One of two ongoing class action cases against the UFC is one step closer to wrapping up.
On Tuesday, District Court of Nevada Judge Richard F. Boulware gave his preliminary approval of a $375 million dollar settlement of the Le et al vs. Zuffa lawsuit, the larger of the two antitrust lawsuits the promotion has been facing. Minus costs, which will come to upwards of $100 million, fighters in the class period from 2010 to 2017 will still stand to gain between $240 and $260 million dollars.
There are roughly 1,200 fighters covered by the class period. A second lawsuit, launched by fighters Kajan Johnson and C.B. Dolloway, grouped into an earlier settlement proposal, remains ongoing. It will not be covered by the current agreement.
Former UFC fighter “Filthy” Tom Lawlor was among the first to report the news, attending Tuesday’s hearing in Nevada in person, and posting an update from outside the courthouse.
Over 100 fighters represented by the class period had voiced their support of the settlement.

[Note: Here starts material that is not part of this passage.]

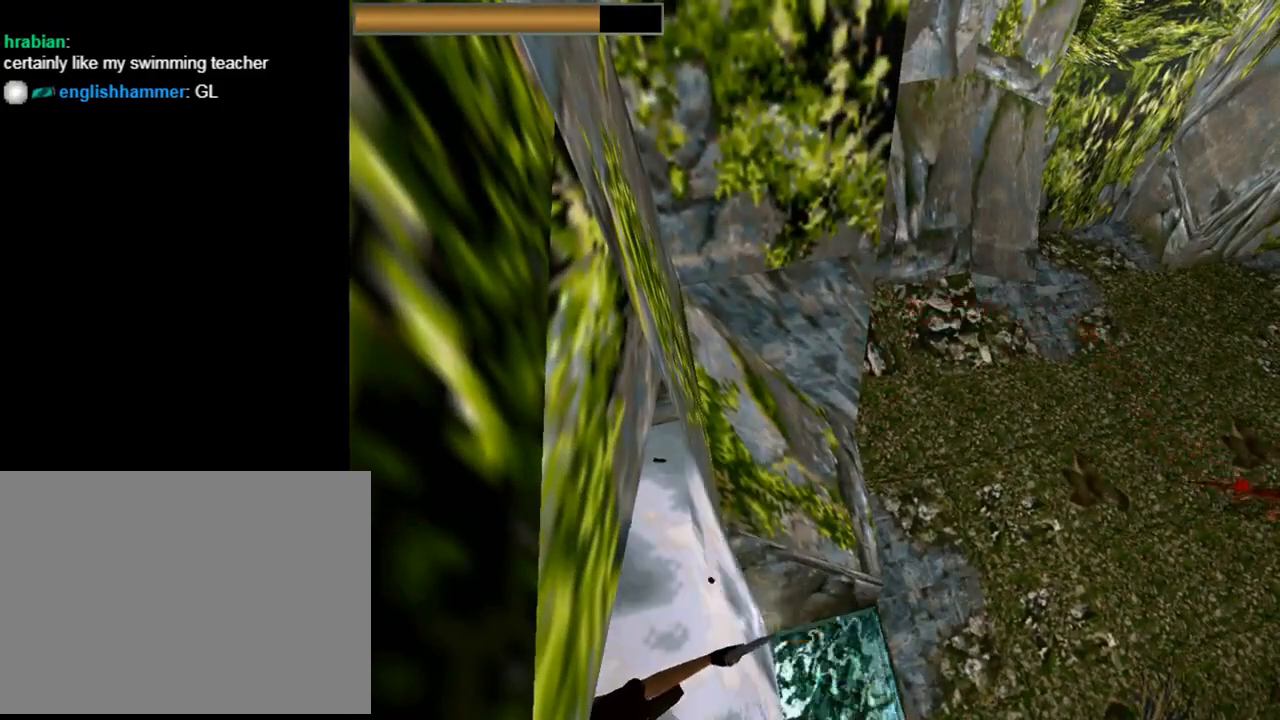
{"buttons": ["CROSS", "L1"], "left_stick": "center", "events": []}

The lawsuit claimed the UFC relied on anticompetitive practices as a monopsony (the only buyer in the market for MMA talent) to artificially suppress fighter pay, among other allegations. Per reporter Josh Gross, who has provided frequent updates and insight on the case, the judge cited fighter declarations as a “significant” factor in giving his approval.
Fighters will be paid after June 2025, with funds placed in an escrow account.
UFC officials issued a statement to MMA Fighting, stating that “Today’s decision is welcome news for both parties. We are pleased to be another step closer to bringing the Le case to a close.”
Concern over the power of corporations who hold monopsony status has grown in recent years. In 2021, the Department of Justice launched a lawsuit to block the acquisition of Simon & Schuster by rival publisher Penguin Random House for exactly that reason. As noted in their press release, the purchase ‘will cause harm to American workers, in this case authors, through consolidation among buyers – a fact pattern referred to as ‘monopsony.’”
Fighters have long operated under a monopsony with the UFC as the only buyer of their services, at least in terms of real purchasing power. While organizations like Bellator, Strikeforce, PRIDE, and others have risen up over the years, none have had the staying power of the sport’s largest promotion, and none have equaled the buying power of the UFC for more than brief periods, often spending beyond their means to compete. Strikeforce and PRIDE would both be purchased by the UFC; Bellator is now owned by the PFL, the UFC’s largest rival at this point – and a distant second.